Immune homeostasis requires a tightly regulated balance between pro-inflammatory T cell subsets (e.g., Th17, Th1) and anti-inflammatory T cell subsets (e.g., Tregs).
We pioneered a high-throughput unbiased discovery effort in primary T cells to discover novel small molecules that enhance Treg differentiation. This approach is a powerful complement to standard genetic techniques for at least two reasons:
- Naïve T cells are relatively difficult to manipulate using standard genetic methods.

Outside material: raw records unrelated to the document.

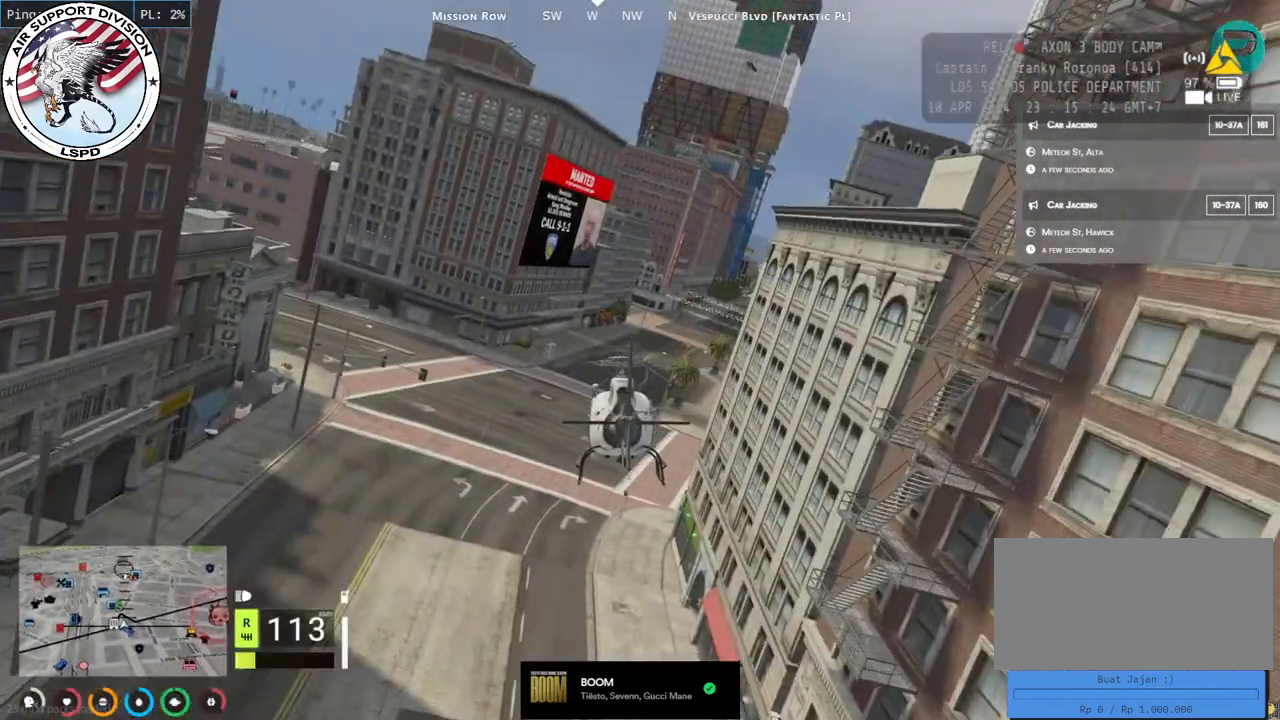
{"keys": ["a", "w"], "mouse": ["left"], "events": [[200, "d", "down"], [317, "d", "up"], [400, "a", "down"]]}
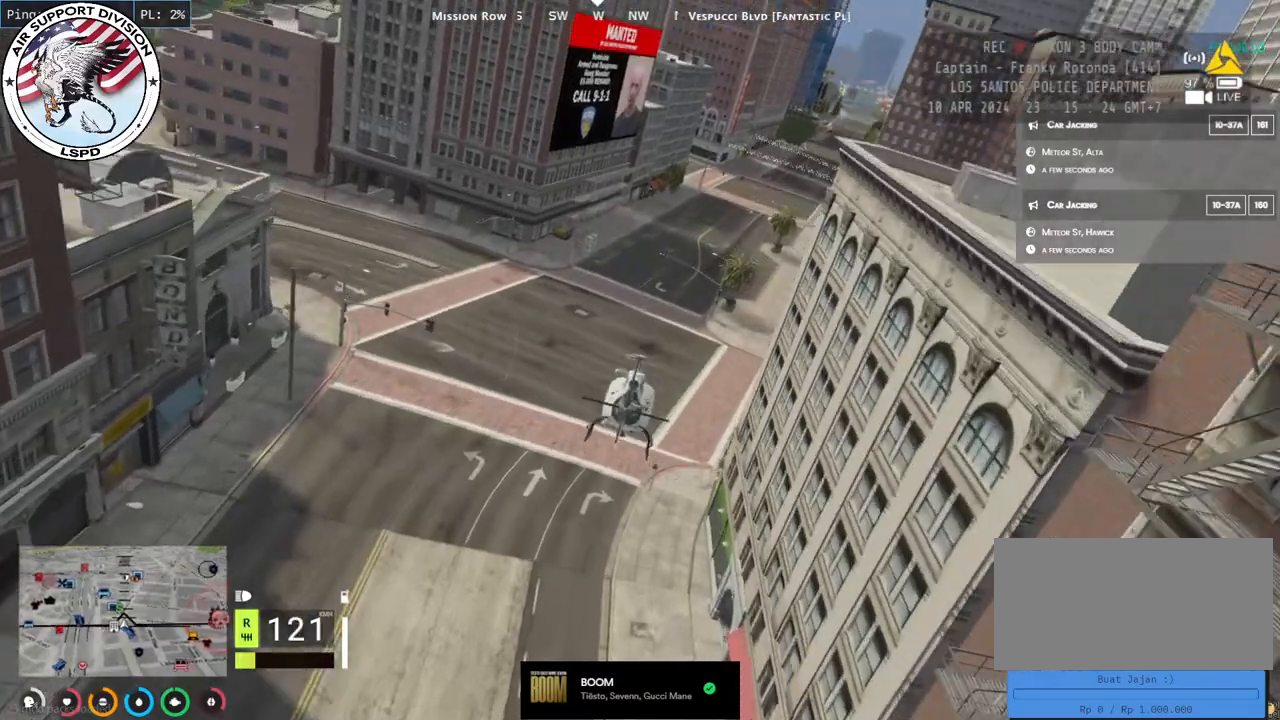
{"keys": ["d", "s"], "mouse": ["left"], "events": [[17, "d", "down"], [84, "a", "up"], [150, "w", "up"], [300, "s", "down"]]}
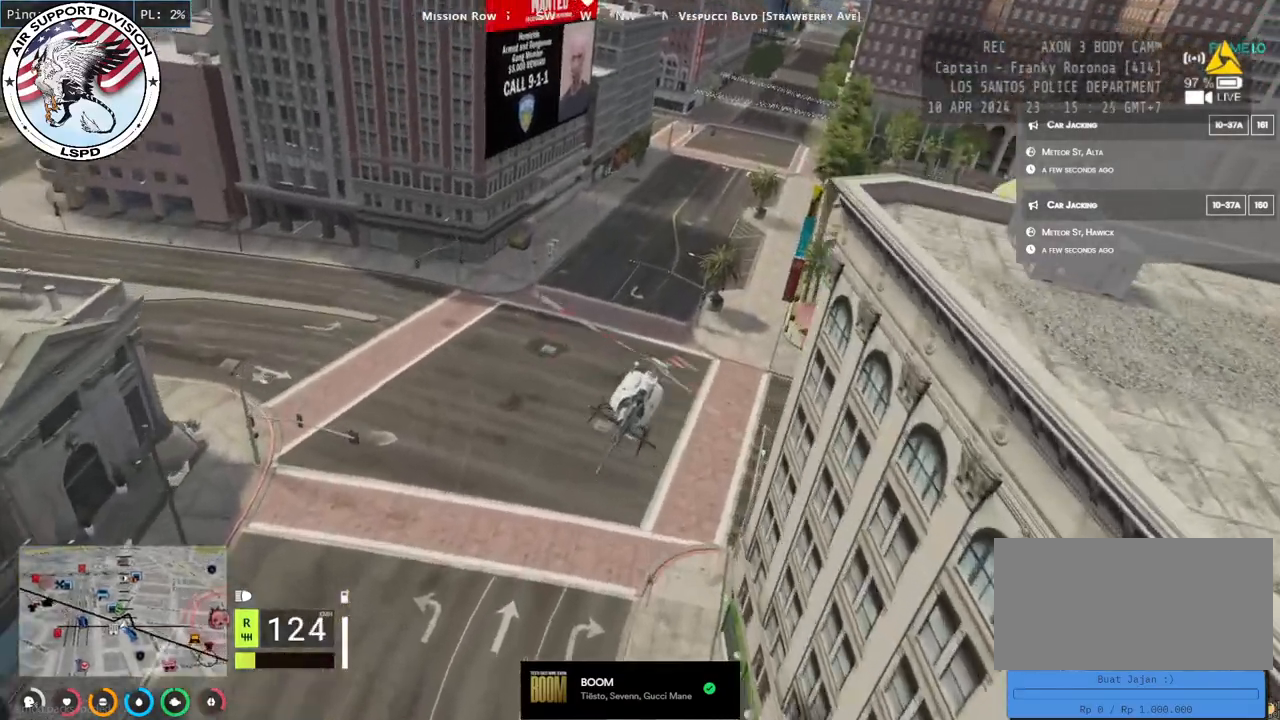
{"keys": ["d", "w"], "mouse": ["left"], "events": [[100, "s", "up"], [350, "w", "down"]]}
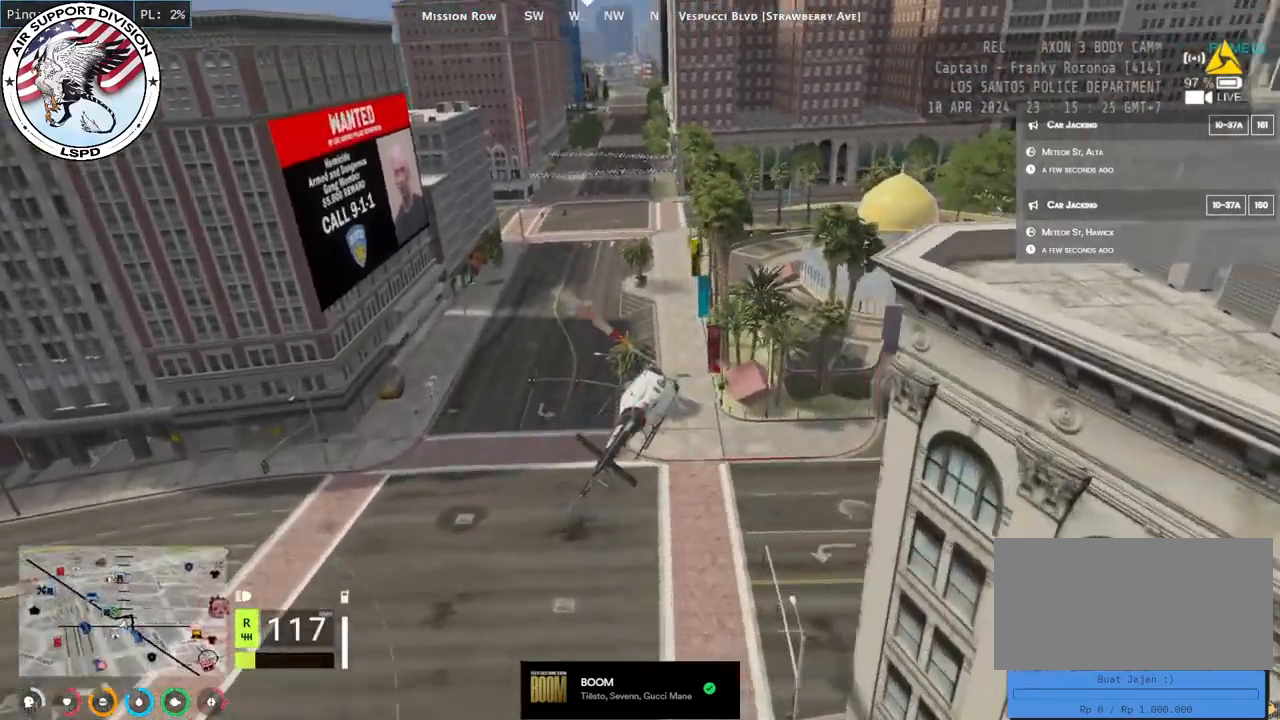
{"keys": ["d", "w"], "mouse": ["left"], "events": []}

- Small molecules of interest may immediately represent target leads for therapeutic efforts.
Mechanistic studies of our small molecule enhancers can identify novel biology. In particular, we identified the kinases DYRK1A and CDK8 as a novel druggable regulator of Treg differentiation. Inhibition of DYRK1A or CDK8 shows great promise in reducing inflammation in model systems. In particular, deletion of Dyrk1a in murine T cells also inhibits Th17 differentiation.
Ongoing studies in the lab are designed to uncover the underlying pathways and better understand the key relevant physiological settings. Of note, DYRK1A is on chromosome 21, overexpressed in people with Down syndrome and associated with increased Th17 cells in people with Down syndrome. Thus, we are exploring if DYRK1A inhibitors can represent a precision immunomodulatory approach, particularly in people with Down syndrome.